Pour autant, tous les salariés ne sont pas logés à la même enseigne en matière de congés : certains d'entre eux ont dû poser, à la demande de leur employeur, des jours de repos pendant la période de confinement afin de limiter les effets de la crise sanitaire. Néanmoins, il faut répondre au souhait d'une partie des salariés qui ont pu accumuler des jours de repos, notamment dans le cadre d'un compte épargne-temps, de soutenir les personnels soignants en allant plus loin que les applaudissements. C'est pourquoi le dispositif bénéficiera tout autant au personnel soignant qu'au personnel non soignant – agents d'entretien, cuisiniers, magasiniers... – du secteur sanitaire et médico-social qui ont travaillé pendant l'épidémie, que ce soit à l'hôpital, en établissement d'hébergement pour personnes âgées dépendantes (EHPAD) ou à domicile, qu'ils exercent une activité libérale ou non, et ce même s'ils n'ont pas été directement en contact avec des patients infectés par le virus.
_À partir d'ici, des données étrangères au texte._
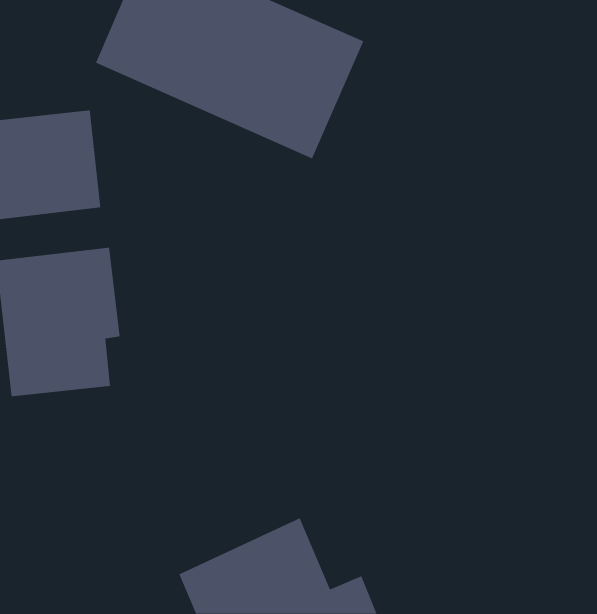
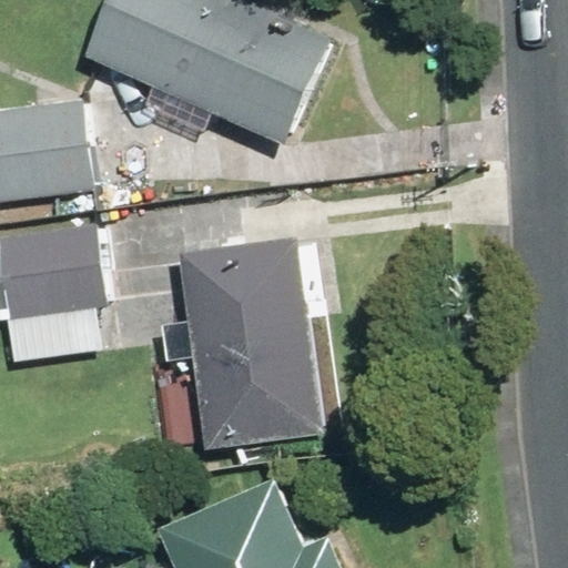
building: none -> [181,241,327,448]

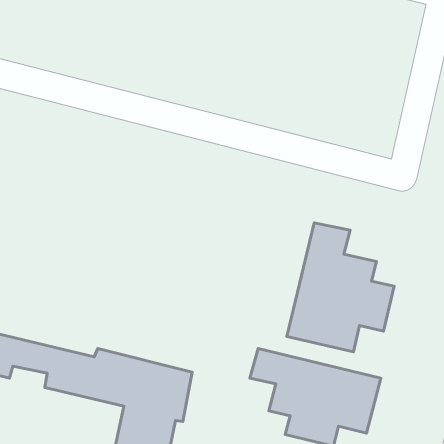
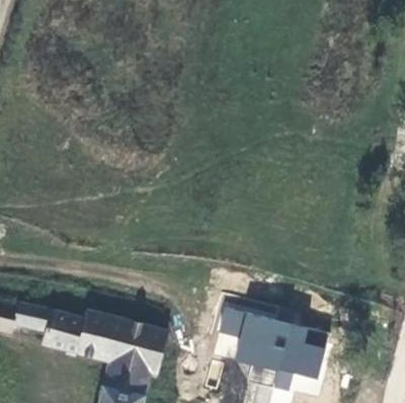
building: [287,223,394,352] -> none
De fait, c'est bien la mobilisation de l'ensemble des personnels du secteur sanitaire et médico-social sur l'ensemble du territoire national qui permet de contenir l'épidémie. Le confinement volontaire du personnel de certains EHPAD, comme celui de la commune du Mesnil-Guillaume, qui s'est confiné un mois avec les résidents, a parfois évité l'entrée du virus dans ces établissements.

Par ailleurs, afin de garantir une valeur faciale minimale des chèques-vacances distribués à chaque bénéficiaire, la définition du périmètre ne pourra être véritablement arrêtée que lorsque sera connu le budget généré par les dons de jours de repos. Dès lors, il faut que les revenus des personnels soient pris en compte dans l'attribution des chèques-vacances, qui devront bénéficier principalement aux plus modestes d'entre eux. Ce fléchage serait conforme à l'idée de départ du dispositif.
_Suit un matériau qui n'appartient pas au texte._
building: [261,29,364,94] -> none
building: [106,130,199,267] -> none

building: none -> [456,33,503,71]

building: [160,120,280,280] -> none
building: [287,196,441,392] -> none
Avant de conclure, je souhaite aborder les enjeux financiers de cette proposition de loi. Il est bien sûr impossible de connaître dès maintenant la somme que pourraient rapporter les dons de jours de repos, mais il est indispensable d'évaluer l'ampleur du dispositif. Selon les dernières données de l'Institut national de la statistique et des études économiques disponibles, la France comptait 25 millions de salariés au quatrième trimestre : 19,5 millions dans le secteur privé et 5,5 millions dans le secteur public. Le salaire mensuel net en équivalent temps plein s'élevait en moyenne à 2 300 euros dans le secteur privé en 2017 et à 2 300 euros également dans la fonction publique en 2018. À partir de ces éléments, si chaque salarié des secteurs privé et public donne un jour de repos, le dispositif proposé permettrait de collecter jusqu'à 2,7 milliards d'euros. Dans la mesure où tous les salariés ne disposent pas de RTT et où les employeurs peuvent imposer à leurs salariés la prise de jours de repos jusqu'au 31 décembre 2020, cette estimation peut apparaître très optimiste ; néanmoins, dans l'hypothèse où 20 % des salariés, a priori les mieux dotés en jours de repos, donneraient deux jours de repos, le dispositif permettrait de collecter une somme de plus d'un milliard d'euros.
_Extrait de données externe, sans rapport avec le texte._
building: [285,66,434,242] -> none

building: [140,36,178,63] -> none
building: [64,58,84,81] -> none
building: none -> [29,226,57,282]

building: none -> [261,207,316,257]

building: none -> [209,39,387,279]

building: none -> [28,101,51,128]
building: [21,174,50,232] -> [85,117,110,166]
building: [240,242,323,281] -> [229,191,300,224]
En conclusion, cette proposition de loi vise à ouvrir de nouvelles perspectives pour que la reconnaissance de nos concitoyens puisse s'exprimer. Elle ne remplace pas les mécanismes de solidarité par l'impôt, mais elle donne la possibilité aux Français de continuer à témoigner leur reconnaissance aux professionnels de la santé et du médico-social, de manière voulue, visible et véritable. Cette proposition de loi n'est que l'émanation de l'expression et des initiatives de nos compatriotes. Leur seule volonté est de remercier, de montrer leur reconnaissance, leur affection et leur solidarité, sans rien attendre en retour. Victor Hugo affirmait : « La grande chose de la démocratie, c'est la solidarité. » Alors légiférons, faisons en sorte que la loi ne fasse pas obstacle à l'élan de solidarité des Français, permettons-leur le plus simplement possible, à travers cette disposition, de donner un écho à leurs applaudissements.